Relative importance of input features (x and y) in predicting concentration C, as determined by the ADA-SVR model during training.

In addition to assessing the accuracy of the ML models, we evaluated their computational efficiency, focusing on CPU time and memory usage. These metrics are essential for determining the feasibility of deploying the models in practical, resource-limited settings. For example, the overall training time for Model ADA-DT was approximately 531 s, Model ADA-GPR required 590 s, and Model ADA-SVR took 672 s. These differences highlight the trade-offs between model complexity and computational cost, which are critical considerations for scalability and real-world application. Future efforts could explore optimization techniques, such as parallel processing or model simplification, to reduce these computational demands while maintaining performance.

While this study offers valuable insights into the performance of the tested ML algorithms, several limitations should be noted to provide a balanced perspective. The dataset used was relatively modest in size, which may limit the generalizability of the findings to larger or more diverse scenarios. Furthermore, the study focused on a specific subset of algorithms, leaving out other potentially effective methods that could yield different results. Real-world factors, such as data imbalance or noisy inputs, were not fully addressed, potentially affecting the models’ robustness. To build on this work, future research could incorporate larger and more varied datasets, test a broader range of algorithms, and account for additional practical constraints. These steps would enhance the applicability and reliability of the models in diverse contexts.

Conclusion

Our study found that ensemble modeling, specifically AdaBoost, improves the predictive performance of base regression models (DT, SVR, GPR) on a large dataset with spatial coordinates (x, y) predicting concentration (C) in mol/m3.

Our findings indicate that AdaBoost, in combination with these base models, consistently produces highly accurate predictions. AdaBoost combined with DT and SVR yielded R2 scores exceeding 0.97, signifying strong alignment between predictions and actual observations.
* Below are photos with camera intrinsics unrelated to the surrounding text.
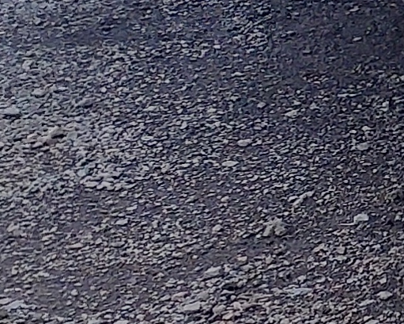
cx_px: 1477
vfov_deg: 7.3
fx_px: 2452
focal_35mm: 205
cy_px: -324
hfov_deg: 7.4
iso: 40
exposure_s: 1/229
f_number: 1.9
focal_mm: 3.58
Furthermore, the combination of AdaBoost and GPR attained an impressive R2 score of 0.95963. These findings highlight the efficacy of AdaBoost as a formidable ensemble technique for enhancing the precision of spatial regression models.
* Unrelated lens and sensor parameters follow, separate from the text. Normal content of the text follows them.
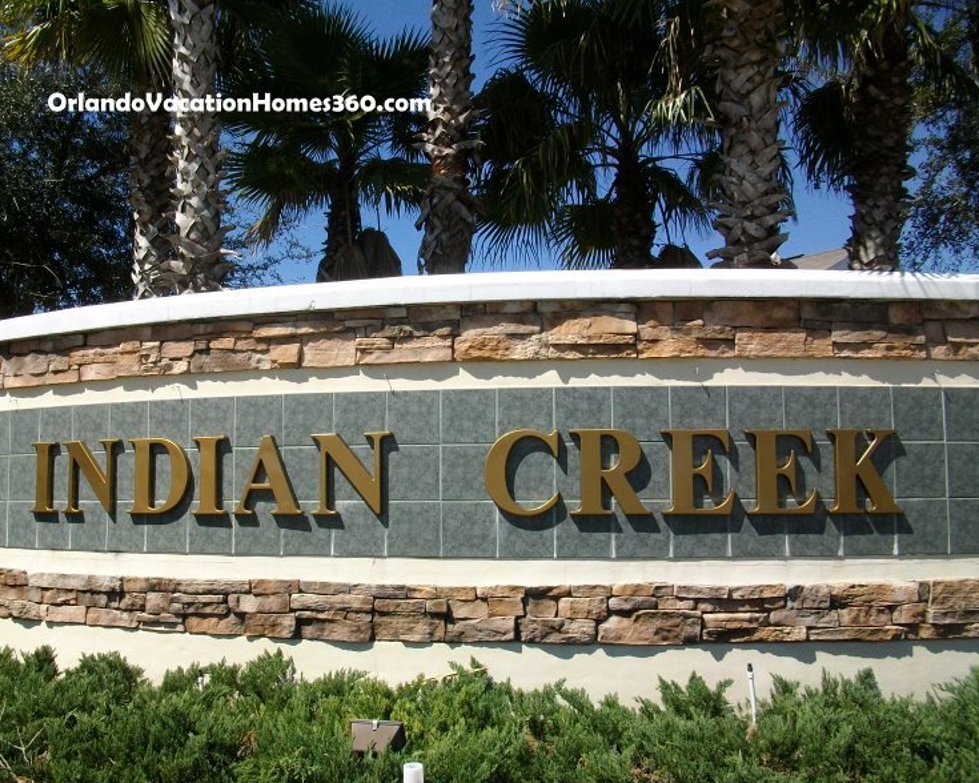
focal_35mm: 34
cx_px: 454
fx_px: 985
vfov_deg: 43.4
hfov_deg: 52.8
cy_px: 398
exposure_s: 1/434
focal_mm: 5.7
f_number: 5.5
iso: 80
Furthermore, our utilization of PSO for hyper-parameter tuning showcased the importance of optimizing model parameters to achieve optimal predictive performance. This fine-tuning process significantly contributed to the superior results obtained in our study.

The implications of our research extend to various domains, including environmental science, where accurate predictions of spatially distributed concentrations are critical for informed decision-making. By leveraging ensemble techniques like AdaBoost, researchers and practitioners can harness the power of diverse base models to improve the reliability of predictions in complex spatial datasets.

In summary, our study highlights the synergy between ensemble learning, hyper-parameter optimization, and spatial regression modeling, offering a valuable framework for enhancing predictive accuracy and advancing the application of ML in spatial data analysis. These insights pave the way for more precise predictions and informed decisions in fields reliant on spatial concentration modeling.